Output the listing below as a JSON list of strings, with one string for each line and blank lines left out.

>> BEGIN Listing

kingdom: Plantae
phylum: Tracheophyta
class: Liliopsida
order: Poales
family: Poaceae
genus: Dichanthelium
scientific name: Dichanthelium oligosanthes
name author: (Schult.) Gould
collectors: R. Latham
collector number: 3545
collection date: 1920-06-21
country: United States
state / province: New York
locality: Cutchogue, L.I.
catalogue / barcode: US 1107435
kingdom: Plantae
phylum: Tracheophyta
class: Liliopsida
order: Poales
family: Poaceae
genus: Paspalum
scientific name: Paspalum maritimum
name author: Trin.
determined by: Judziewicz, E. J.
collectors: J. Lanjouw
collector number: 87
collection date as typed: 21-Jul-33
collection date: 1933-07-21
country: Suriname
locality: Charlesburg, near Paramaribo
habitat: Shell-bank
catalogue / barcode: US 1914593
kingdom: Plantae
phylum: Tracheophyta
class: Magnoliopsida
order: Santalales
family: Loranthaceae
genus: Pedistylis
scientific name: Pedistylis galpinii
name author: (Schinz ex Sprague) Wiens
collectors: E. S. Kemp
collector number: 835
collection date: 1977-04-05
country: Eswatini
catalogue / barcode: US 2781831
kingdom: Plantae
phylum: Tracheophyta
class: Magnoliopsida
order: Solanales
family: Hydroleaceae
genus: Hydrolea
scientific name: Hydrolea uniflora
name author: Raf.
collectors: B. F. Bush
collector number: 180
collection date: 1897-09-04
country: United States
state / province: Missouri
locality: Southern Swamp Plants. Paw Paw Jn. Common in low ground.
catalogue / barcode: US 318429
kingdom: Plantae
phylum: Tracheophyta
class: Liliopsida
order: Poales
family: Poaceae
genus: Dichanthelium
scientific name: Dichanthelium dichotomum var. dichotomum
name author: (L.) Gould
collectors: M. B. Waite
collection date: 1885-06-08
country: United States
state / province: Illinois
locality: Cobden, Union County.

>> END Listing

● Output of the task:
[
  "kingdom: Plantae",
  "phylum: Tracheophyta",
  "class: Liliopsida",
  "order: Poales",
  "family: Poaceae",
  "genus: Dichanthelium",
  "scientific name: Dichanthelium oligosanthes",
  "name author: (Schult.) Gould",
  "collectors: R. Latham",
  "collector number: 3545",
  "collection date: 1920-06-21",
  "country: United States",
  "state / province: New York",
  "locality: Cutchogue, L.I.",
  "catalogue / barcode: US 1107435",
  "kingdom: Plantae",
  "phylum: Tracheophyta",
  "class: Liliopsida",
  "order: Poales",
  "family: Poaceae",
  "genus: Paspalum",
  "scientific name: Paspalum maritimum",
  "name author: Trin.",
  "determined by: Judziewicz, E. J.",
  "collectors: J. Lanjouw",
  "collector number: 87",
  "collection date as typed: 21-Jul-33",
  "collection date: 1933-07-21",
  "country: Suriname",
  "locality: Charlesburg, near Paramaribo",
  "habitat: Shell-bank",
  "catalogue / barcode: US 1914593",
  "kingdom: Plantae",
  "phylum: Tracheophyta",
  "class: Magnoliopsida",
  "order: Santalales",
  "family: Loranthaceae",
  "genus: Pedistylis",
  "scientific name: Pedistylis galpinii",
  "name author: (Schinz ex Sprague) Wiens",
  "collectors: E. S. Kemp",
  "collector number: 835",
  "collection date: 1977-04-05",
  "country: Eswatini",
  "catalogue / barcode: US 2781831",
  "kingdom: Plantae",
  "phylum: Tracheophyta",
  "class: Magnoliopsida",
  "order: Solanales",
  "family: Hydroleaceae",
  "genus: Hydrolea",
  "scientific name: Hydrolea uniflora",
  "name author: Raf.",
  "collectors: B. F. Bush",
  "collector number: 180",
  "collection date: 1897-09-04",
  "country: United States",
  "state / province: Missouri",
  "locality: Southern Swamp Plants. Paw Paw Jn. Common in low ground.",
  "catalogue / barcode: US 318429",
  "kingdom: Plantae",
  "phylum: Tracheophyta",
  "class: Liliopsida",
  "order: Poales",
  "family: Poaceae",
  "genus: Dichanthelium",
  "scientific name: Dichanthelium dichotomum var. dichotomum",
  "name author: (L.) Gould",
  "collectors: M. B. Waite",
  "collection date: 1885-06-08",
  "country: United States",
  "state / province: Illinois",
  "locality: Cobden, Union County."
]